-- BEGIN Extracted material --

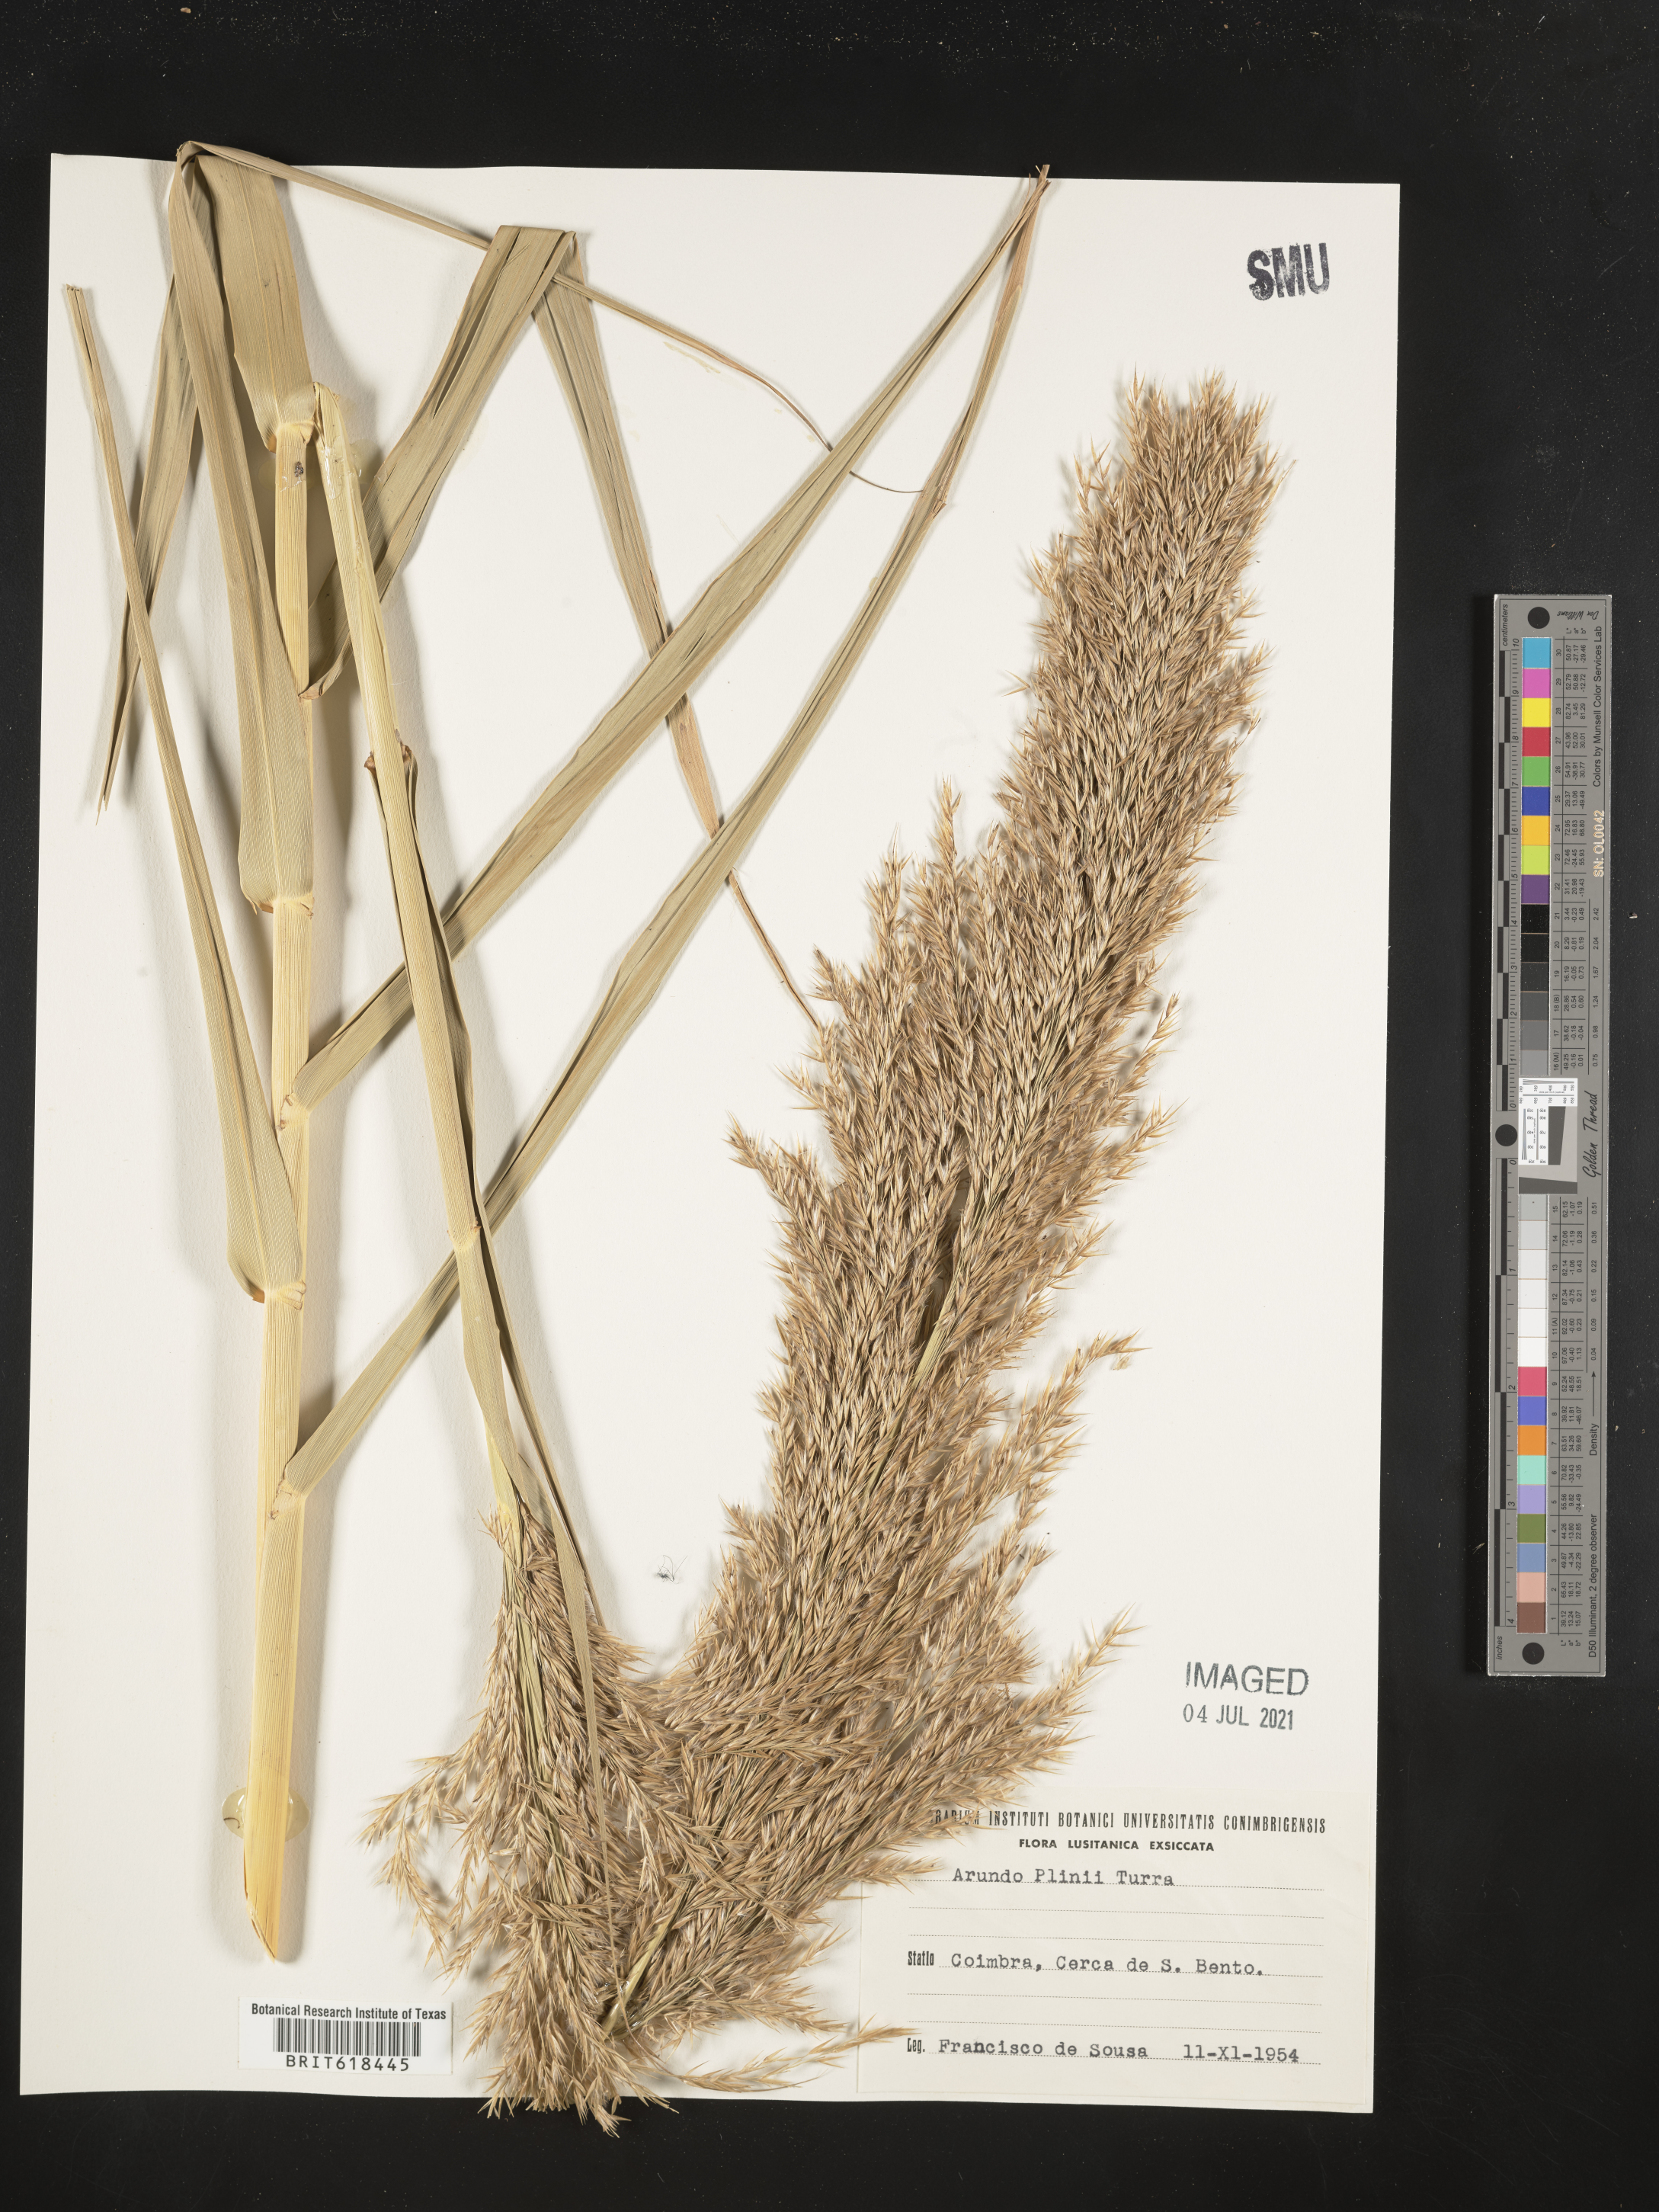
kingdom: Plantae
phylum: Tracheophyta
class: Liliopsida
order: Poales
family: Poaceae
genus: Arundo
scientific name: Arundo plinii
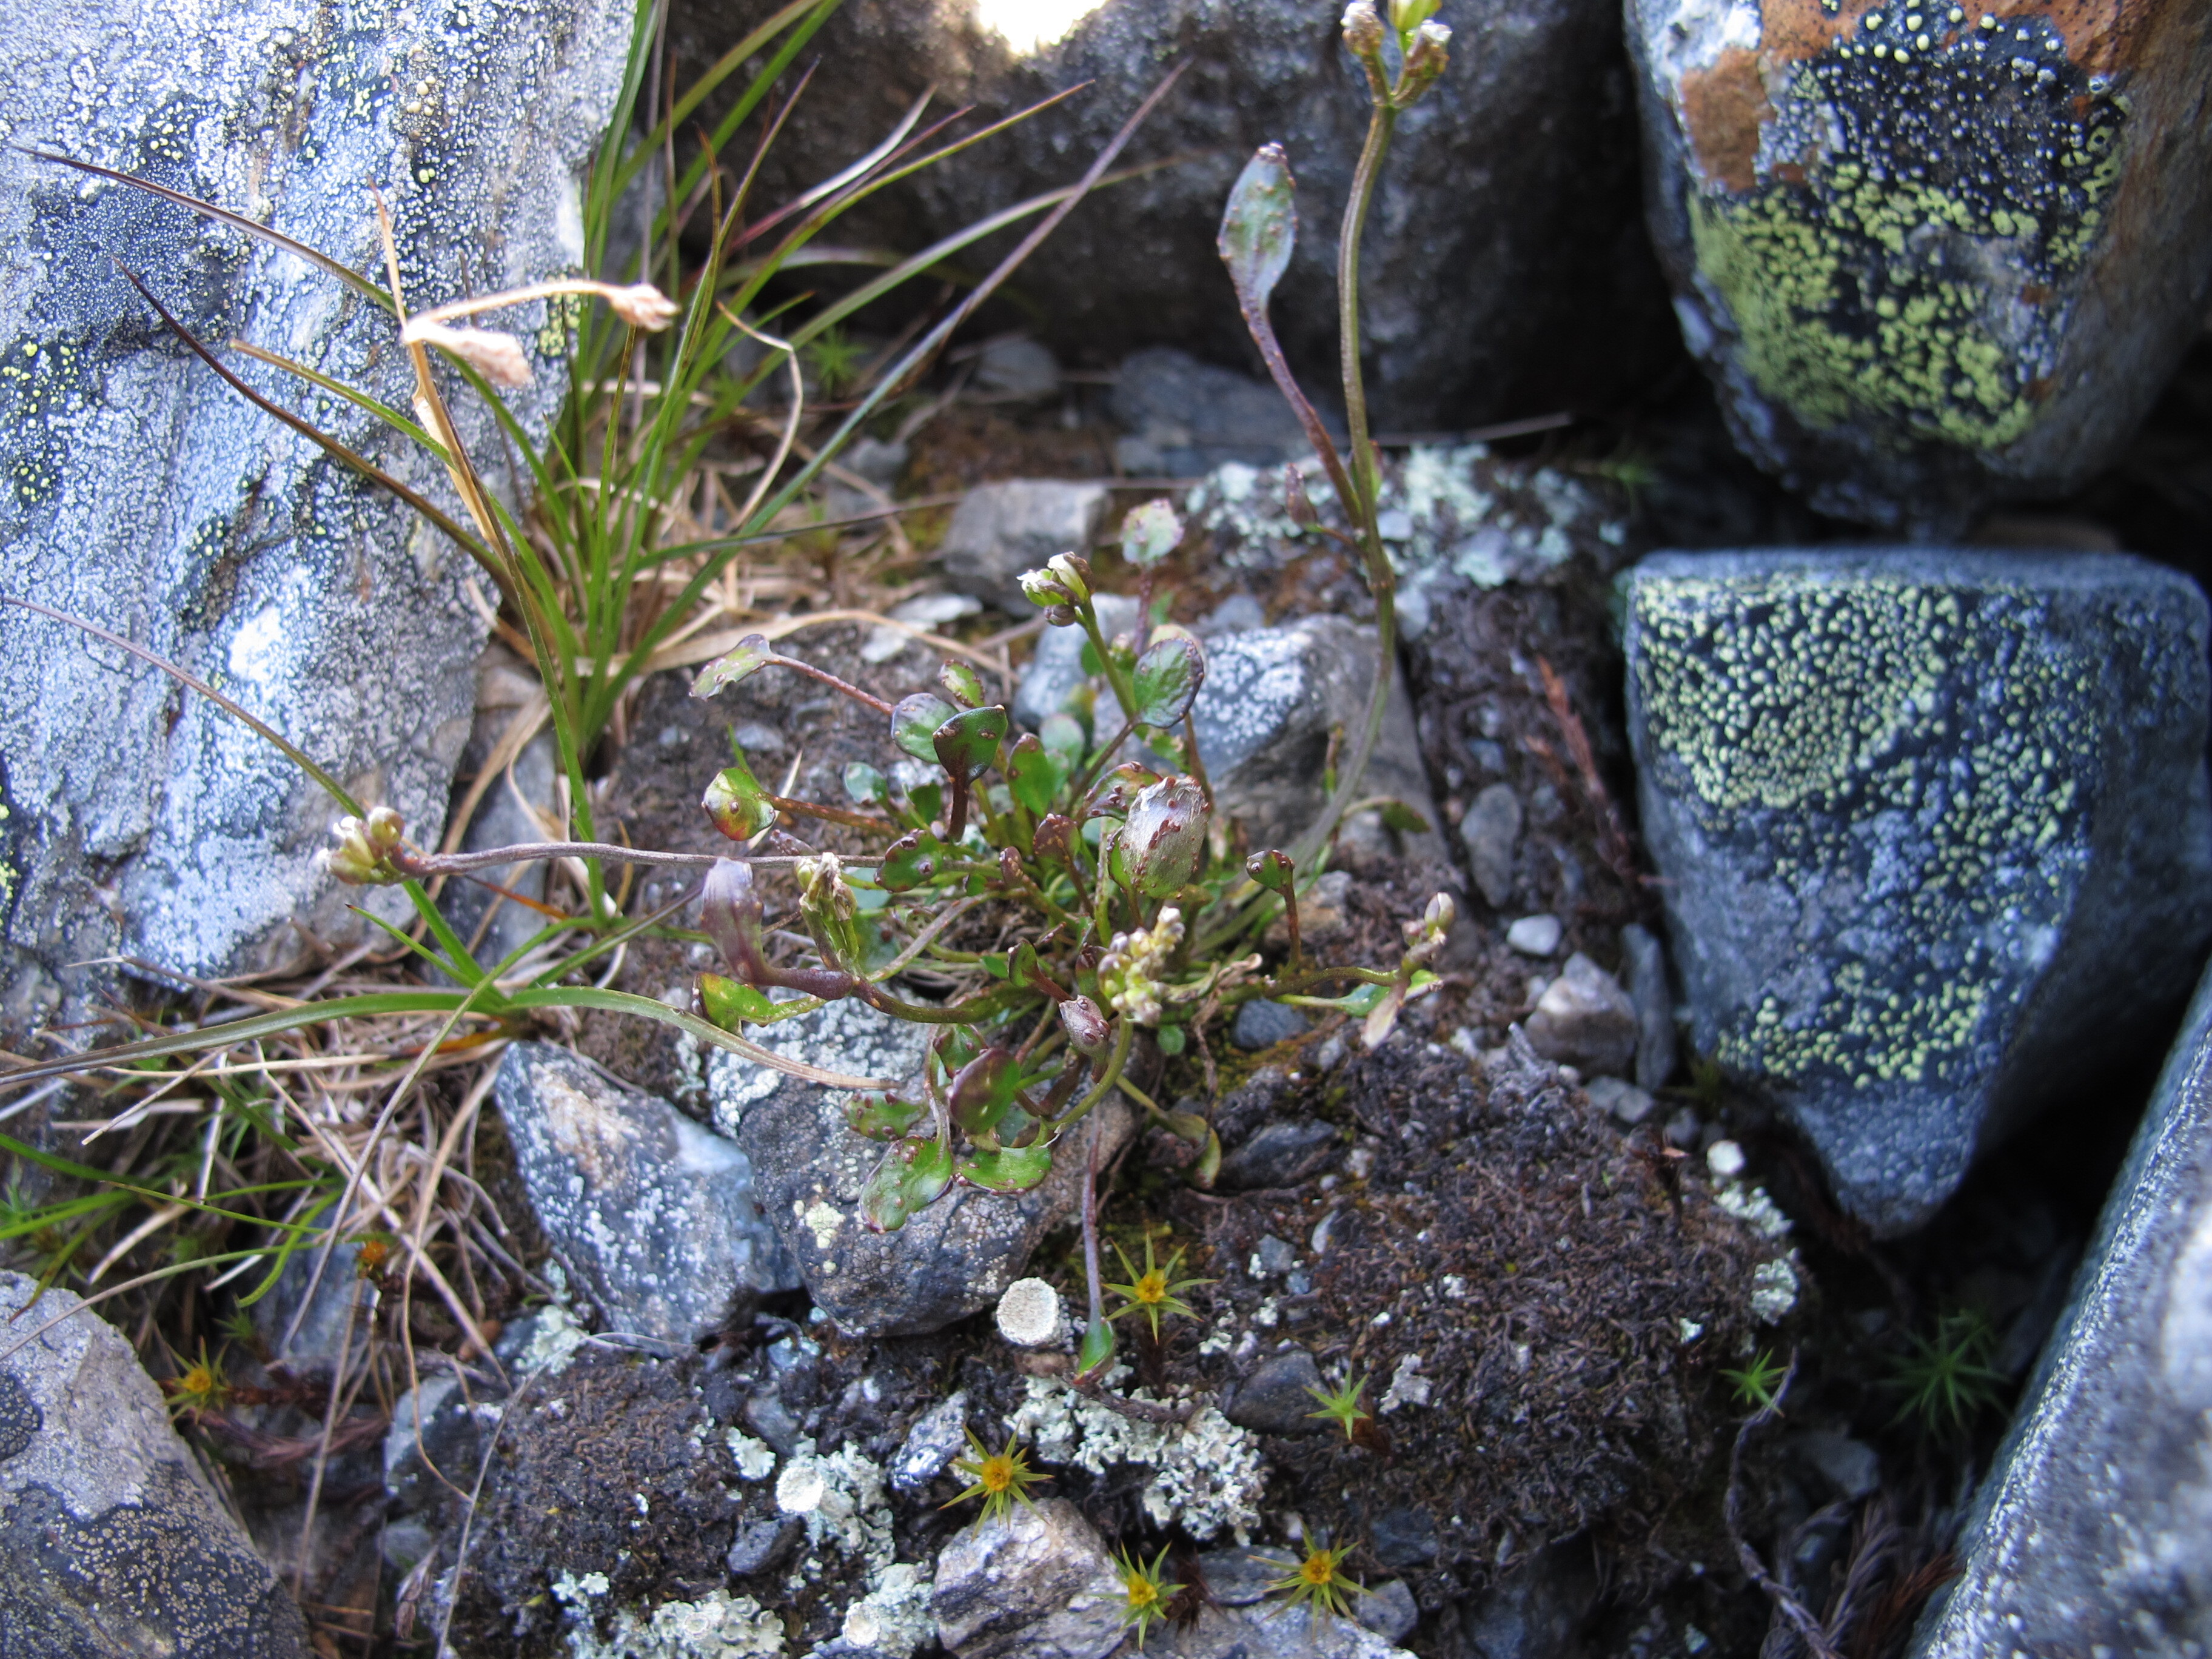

-- END Extracted material --

**Task brief**
Put each text line of the listing into a JSON list of strings, one string per line, with blank lines dropped. Leave the pictures out.

**Result**
[
  "kingdom: Plantae",
  "phylum: Tracheophyta",
  "class: Liliopsida",
  "order: Poales",
  "family: Poaceae",
  "genus: Arundo",
  "scientific name: Arundo plinii"
]